Radial Flow and Differential Freeze-out in Proton-Proton Collisions at $\sqrt{s}= 7$ TeV at the LHC

TL;DR

This study investigates the particle production and freeze-out conditions in proton-proton collisions at 7 TeV, revealing mass-dependent freeze-out parameters and a trend towards thermal equilibrium with increasing multiplicity.

Contribution

It introduces a detailed analysis of freeze-out parameters using BGBW and Tsallis models, highlighting mass ordering and multiplicity dependence in small collision systems.

Findings

Mass ordering observed in freeze-out temperature and non-extensivity parameter.

Higher multiplicity leads to parameters approaching thermal equilibrium.

System exhibits differential freeze-out behavior across particle species.

Abstract

We analyse the transverse momentum ($p_{\rm T}$)-spectra as a function of charged-particle multiplicity at midrapidity ($|y| < 0.5$) for various identified particles such as $\pi^{\pm}$, $K^{\pm}$, $K_S^0$, $p+\overline{p}$, $\phi$, $K^{*0} + \overline {K^{*0}}$, and $\Lambda$ + $\bar{\Lambda}$ in proton-proton collisions at $\sqrt{s}$ = 7 TeV using Boltzmann-Gibbs Blast Wave (BGBW) model and thermodynamically consistent Tsallis distribution function. We obtain the multiplicity dependent kinetic freeze-out temperature ($T_{\rm kin}$) and radial flow ($\beta$) of various particles after fitting the $p_{\rm T}$-distribution with BGBW model. Here, $T_{\rm kin}$ exhibits mild dependence on multiplicity class while $\beta$ shows almost independent behaviour. The information regarding Tsallis temperature and the non-extensivity parameter ($q$) are drawn by fitting the $p_{\rm T}$-spectra with Tsallis distribution function.
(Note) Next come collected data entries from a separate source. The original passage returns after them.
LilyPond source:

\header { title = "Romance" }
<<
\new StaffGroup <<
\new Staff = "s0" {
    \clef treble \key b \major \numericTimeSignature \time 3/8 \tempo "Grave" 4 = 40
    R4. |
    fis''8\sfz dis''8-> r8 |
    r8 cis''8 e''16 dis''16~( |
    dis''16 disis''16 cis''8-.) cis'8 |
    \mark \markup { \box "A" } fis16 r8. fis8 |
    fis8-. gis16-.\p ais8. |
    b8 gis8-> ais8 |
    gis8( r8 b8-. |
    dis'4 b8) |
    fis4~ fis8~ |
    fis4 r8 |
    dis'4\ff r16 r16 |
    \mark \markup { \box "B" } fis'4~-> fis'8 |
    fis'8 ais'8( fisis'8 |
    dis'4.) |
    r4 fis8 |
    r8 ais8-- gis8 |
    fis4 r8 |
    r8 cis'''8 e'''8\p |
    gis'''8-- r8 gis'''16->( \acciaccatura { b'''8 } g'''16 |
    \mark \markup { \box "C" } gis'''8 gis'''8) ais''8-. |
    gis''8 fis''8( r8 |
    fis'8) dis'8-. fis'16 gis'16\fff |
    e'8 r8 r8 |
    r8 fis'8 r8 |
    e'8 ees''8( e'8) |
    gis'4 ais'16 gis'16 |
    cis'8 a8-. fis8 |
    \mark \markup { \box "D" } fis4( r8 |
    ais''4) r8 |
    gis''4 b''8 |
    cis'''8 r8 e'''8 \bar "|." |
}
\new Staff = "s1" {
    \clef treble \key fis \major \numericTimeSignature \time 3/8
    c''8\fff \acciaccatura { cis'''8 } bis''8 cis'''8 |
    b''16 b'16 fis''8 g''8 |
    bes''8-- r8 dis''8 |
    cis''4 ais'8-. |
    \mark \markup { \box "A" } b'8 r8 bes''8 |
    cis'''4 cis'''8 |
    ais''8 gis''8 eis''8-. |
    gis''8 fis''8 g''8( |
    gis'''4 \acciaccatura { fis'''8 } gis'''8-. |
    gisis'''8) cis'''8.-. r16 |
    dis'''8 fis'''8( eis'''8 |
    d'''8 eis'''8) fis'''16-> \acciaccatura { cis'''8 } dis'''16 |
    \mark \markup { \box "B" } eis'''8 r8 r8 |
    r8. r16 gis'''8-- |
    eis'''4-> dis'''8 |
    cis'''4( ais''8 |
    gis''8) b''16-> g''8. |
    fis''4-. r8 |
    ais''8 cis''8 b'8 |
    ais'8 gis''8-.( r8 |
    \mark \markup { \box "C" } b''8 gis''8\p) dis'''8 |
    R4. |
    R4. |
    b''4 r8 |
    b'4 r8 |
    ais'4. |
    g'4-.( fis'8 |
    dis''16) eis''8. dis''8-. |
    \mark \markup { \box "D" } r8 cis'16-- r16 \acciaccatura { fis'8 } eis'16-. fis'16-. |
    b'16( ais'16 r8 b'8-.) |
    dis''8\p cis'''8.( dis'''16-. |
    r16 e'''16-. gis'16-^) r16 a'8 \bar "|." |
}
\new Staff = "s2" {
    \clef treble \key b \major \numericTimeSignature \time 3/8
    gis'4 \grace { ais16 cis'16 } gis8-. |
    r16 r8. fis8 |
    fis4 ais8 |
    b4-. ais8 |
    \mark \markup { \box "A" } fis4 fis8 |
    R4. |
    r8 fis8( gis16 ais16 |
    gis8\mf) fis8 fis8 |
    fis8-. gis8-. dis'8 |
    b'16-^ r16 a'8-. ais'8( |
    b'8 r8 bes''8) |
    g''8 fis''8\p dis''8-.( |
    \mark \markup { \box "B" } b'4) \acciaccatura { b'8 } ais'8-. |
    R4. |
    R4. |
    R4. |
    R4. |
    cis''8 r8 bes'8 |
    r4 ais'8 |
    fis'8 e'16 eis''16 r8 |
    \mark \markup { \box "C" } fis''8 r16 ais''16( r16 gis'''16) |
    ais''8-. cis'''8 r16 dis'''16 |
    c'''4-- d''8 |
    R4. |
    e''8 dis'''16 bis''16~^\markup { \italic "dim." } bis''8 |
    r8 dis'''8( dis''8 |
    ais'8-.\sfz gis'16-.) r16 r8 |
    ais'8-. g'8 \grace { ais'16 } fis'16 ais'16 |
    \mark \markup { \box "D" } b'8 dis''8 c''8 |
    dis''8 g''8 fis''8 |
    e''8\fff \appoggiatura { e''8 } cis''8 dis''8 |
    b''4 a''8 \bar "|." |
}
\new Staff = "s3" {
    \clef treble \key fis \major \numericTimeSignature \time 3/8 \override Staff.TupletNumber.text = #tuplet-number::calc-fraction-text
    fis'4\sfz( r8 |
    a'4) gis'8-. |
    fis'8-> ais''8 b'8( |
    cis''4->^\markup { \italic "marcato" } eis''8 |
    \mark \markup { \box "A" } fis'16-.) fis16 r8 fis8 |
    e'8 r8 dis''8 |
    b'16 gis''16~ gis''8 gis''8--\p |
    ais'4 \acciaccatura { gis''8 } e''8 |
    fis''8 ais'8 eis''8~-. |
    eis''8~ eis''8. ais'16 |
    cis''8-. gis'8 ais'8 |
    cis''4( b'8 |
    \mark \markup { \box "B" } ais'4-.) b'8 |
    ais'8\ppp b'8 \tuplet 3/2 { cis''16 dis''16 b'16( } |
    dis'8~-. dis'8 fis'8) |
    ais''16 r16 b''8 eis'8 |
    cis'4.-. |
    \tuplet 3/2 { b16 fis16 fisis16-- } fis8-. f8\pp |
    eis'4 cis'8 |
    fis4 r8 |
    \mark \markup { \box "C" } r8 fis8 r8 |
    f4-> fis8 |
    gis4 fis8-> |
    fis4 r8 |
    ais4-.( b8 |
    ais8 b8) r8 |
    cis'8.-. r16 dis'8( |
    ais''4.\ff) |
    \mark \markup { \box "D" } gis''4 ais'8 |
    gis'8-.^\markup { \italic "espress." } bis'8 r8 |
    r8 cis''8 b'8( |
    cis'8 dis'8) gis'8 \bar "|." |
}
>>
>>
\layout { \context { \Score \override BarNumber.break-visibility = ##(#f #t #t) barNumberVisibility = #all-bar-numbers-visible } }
The extracted parameters of these particles are studied as a function of charged particle multiplicity density ($dN_{ch}/d\eta$). In addition to this, we also study these parameters as a function of particle mass to observe any possible mass ordering. All the identified hadrons show a mass ordering in temperature, non-extensive parameter and also a strong dependence on multiplicity classes, except the lighter particles. It is observed that as the particle multiplicity increases, the $q$-parameter approaches to Boltzmann-Gibbs value, hence a conclusion can be drawn that system tends to thermal equilibrium. The observations are consistent with a differential freeze-out scenario of the produced particles.